I've just run into a little confusion when doing questions on the Homomorphism Theorem.
Say we have a homomorphism $\rho: G \times H \to G$ such that $\rho(g,h) = g,$ where $G \times H$ represents the direct product of groups $G$ and $H$. Then the kernel of $\rho$ will be all elements of $G \times H$ of the form $(e, h)$. So this includes $(e, e)$.
The Homomorphism Theorem states that $\operatorname{image}(\rho)$ is isomorphic to $(G \times H) / \ker(\rho)$.
In this case $\operatorname{image}(\rho) = G$. So $G$ is isomorphic to $(G \times H) / \ker(\rho)$. But if $\ker(\rho)$ contains the identity of $G \times H$ then it seems that $(G \times H) / \ker(\rho)$ does not contain an identity element.
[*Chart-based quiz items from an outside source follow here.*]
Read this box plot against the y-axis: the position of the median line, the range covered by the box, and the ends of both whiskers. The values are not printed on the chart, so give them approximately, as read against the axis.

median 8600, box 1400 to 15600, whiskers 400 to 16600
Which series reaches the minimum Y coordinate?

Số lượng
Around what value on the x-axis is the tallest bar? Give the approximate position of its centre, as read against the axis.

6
How can $(G \times H) / \ker(\rho)$ be isomorphic to $G$ if it doesn't contain an identity element?
Obviously something in my thought process is wrong so I was hoping someone could help me realise my error :)
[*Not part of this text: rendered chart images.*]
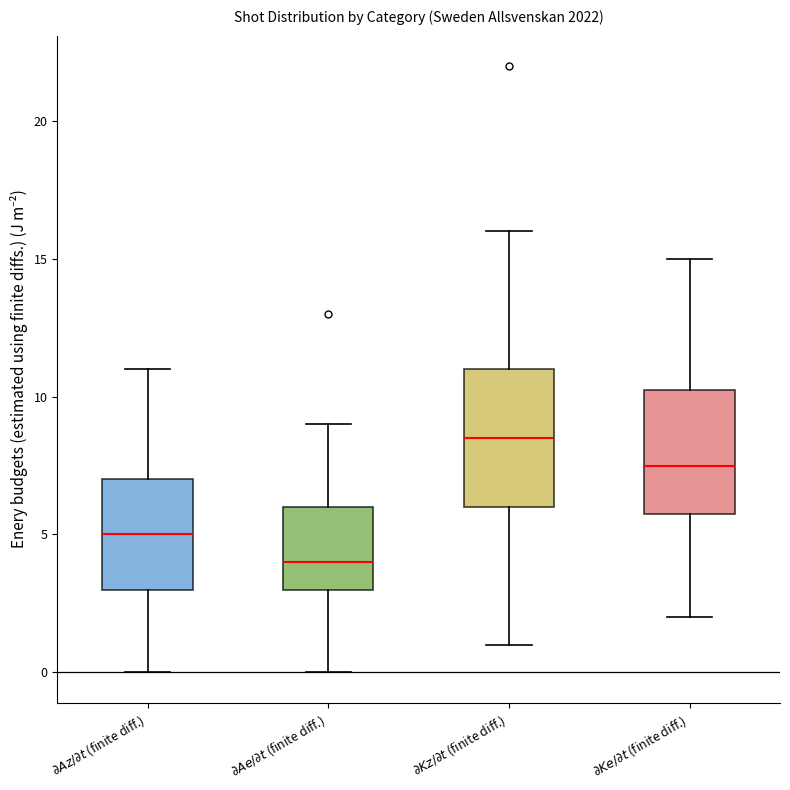

Reading left to right, read every box against the y-axis: the position of its median line, the range the box covers, and the ends of its whiskers. The values are not printed on the chart, so give them approximately, as read against the axis.

$\partial Az/\partial t$ (finite diff.): median 5.0, box 3.0 to 7.0, whiskers 0.0 to 11.0
$\partial Ae/\partial t$ (finite diff.): median 4.0, box 3.0 to 6.0, whiskers 0.0 to 9.0
$\partial Kz/\partial t$ (finite diff.): median 8.5, box 6.0 to 11.0, whiskers 1.0 to 16.0
$\partial Ke/\partial t$ (finite diff.): median 7.5, box 6.0 to 10.5, whiskers 2.0 to 15.0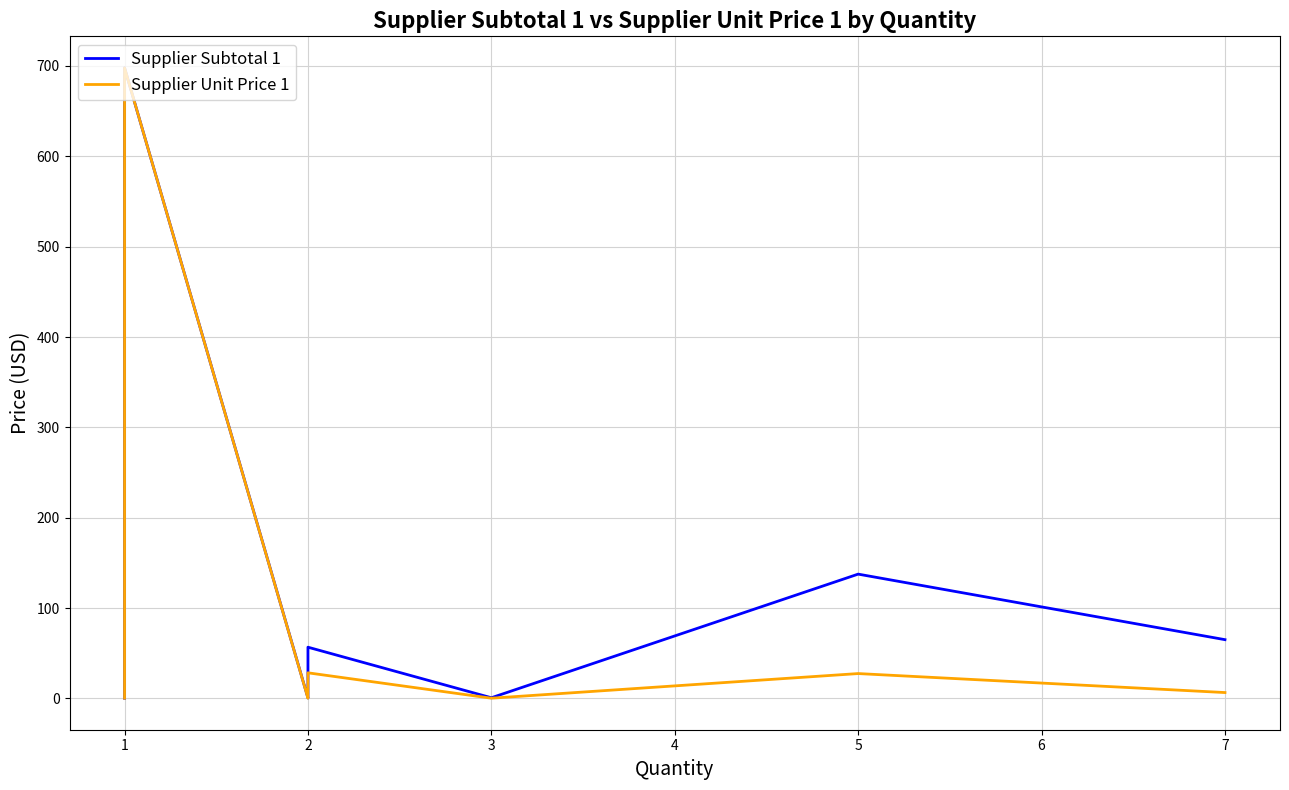

Which series has the largest range (max minus min)?

Supplier Subtotal 1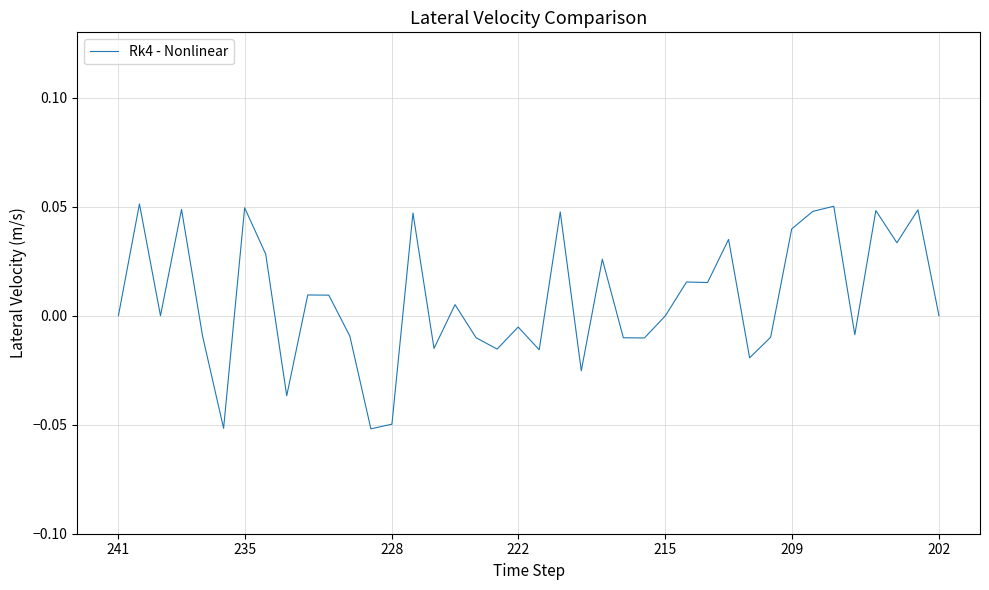

True or false: the data has more than 2 interior local peaks.

True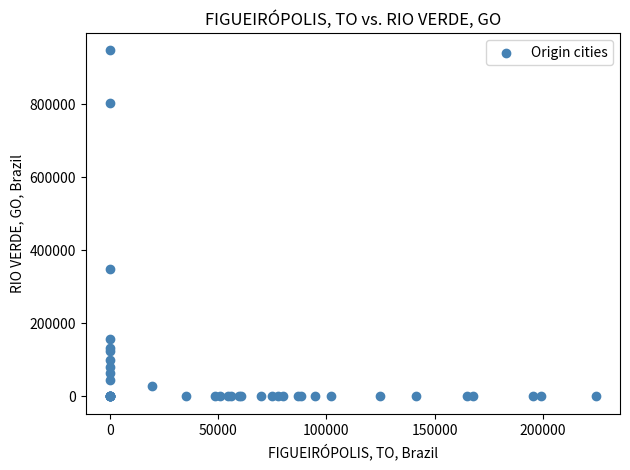

What Y value in the scatter plot is closest to 473761?

349195.7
$G\times H/ker(\rho)$ does contain an identity element - namely, $[(e, e)]_\rho$, the equivalence class of $(e, e)$ modulo "is sent to the same element by $\rho$."
More generally, if $J$ is any group and $\varphi$ is a homomorphism from $J$, then $J/ ker(\varphi)$'s identity element is $[e_J]_\varphi$ - the equivalence class of the identity element $e_J\in J$, modulo (the equivalence relation induced by) $\varphi$.
Elements in the kernel don't cease to exist, they just get mapped to the identity (which, arguably confusingly, is called "vanishing," but it doesn't mean that they're no longer there).